It was a good thing Turner got refocused since the receiver was a focal point of the offense during a second half turnaround. He accounted for 63 total yards and two touchdowns (one receiving) with six of his nine touches coming after halftime.

Much of his success came on the ground with five carries for 68 yards running a jet sweep.

“It just developed,” Turner said. “Coach [Brad] Cornelsen, he just saw the looks that they had on defense, and we knew how we could beat them on offense, so they just told me to be ready, take care of the ball and get as many yards as I can.”

Turner scored on a 29-yard run down Tech’s sideline with 5:04 left in the game. Furman safety Bryan Okeh almost tripped Turner up with a diving tackle attempt, but the receiver stayed on his feet and outraced three defenders to the pylon for his second career rushing touchdown.

“The funny thing is, coach just told me to get the first down,” Turner said. “So when I got the first down, all I saw was green grass and I chose to just go get a touchdown, because I didn’t want to get tackled. I don’t like getting tackled.”
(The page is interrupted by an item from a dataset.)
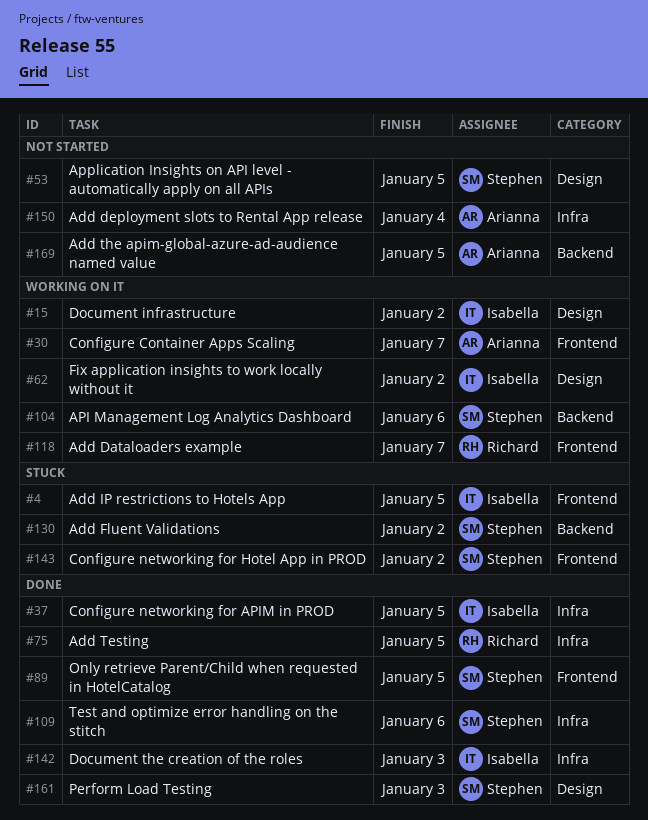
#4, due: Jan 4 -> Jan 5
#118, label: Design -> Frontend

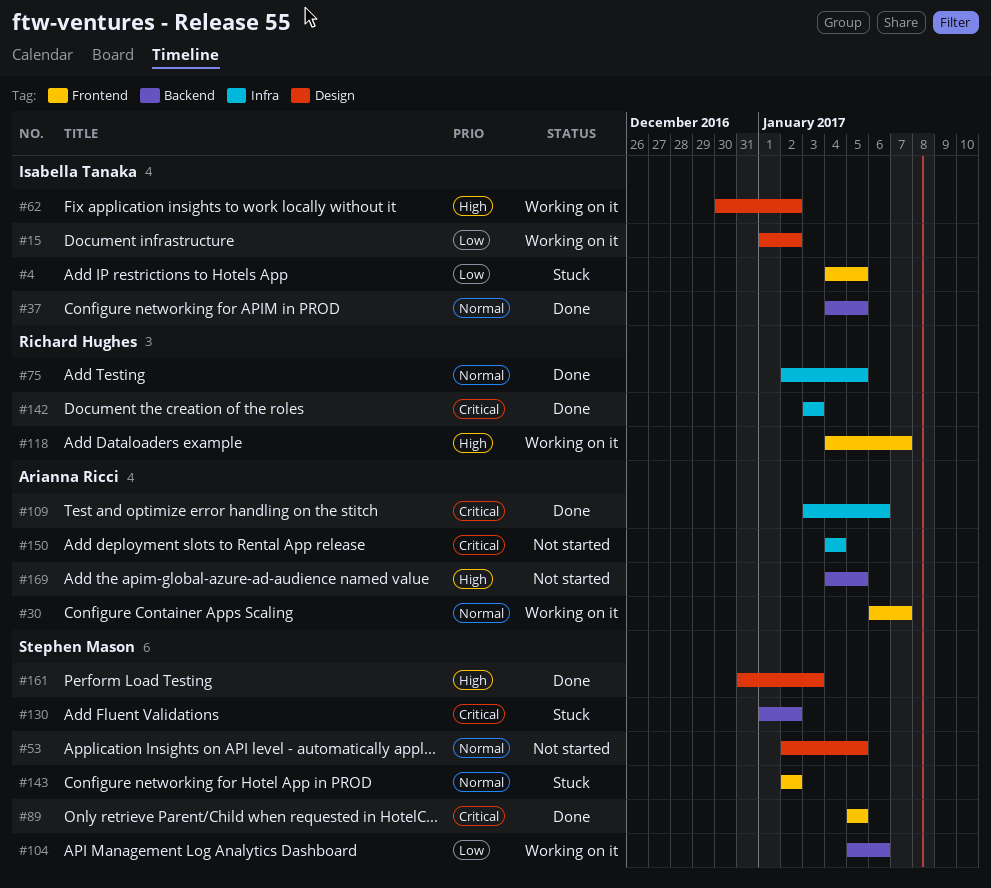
#37, label: Infra -> Backend
#109, owner: Stephen Mason -> Arianna Ricci
#142, owner: Isabella Tanaka -> Richard Hughes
The receiver hopes Virginia Tech’s offense can get back on track in similar fashion coming out of the bye week.

“Our big improvement that we need to have is just consistency, because we came out the third quarter and scored two straight drives,” Turner said. “If we can do that for a whole game, we’ll be consistent and not beat ourselves. Because the false starts, the turnovers, just everything hurts us. And that’s why we were down 14-3 at halftime.”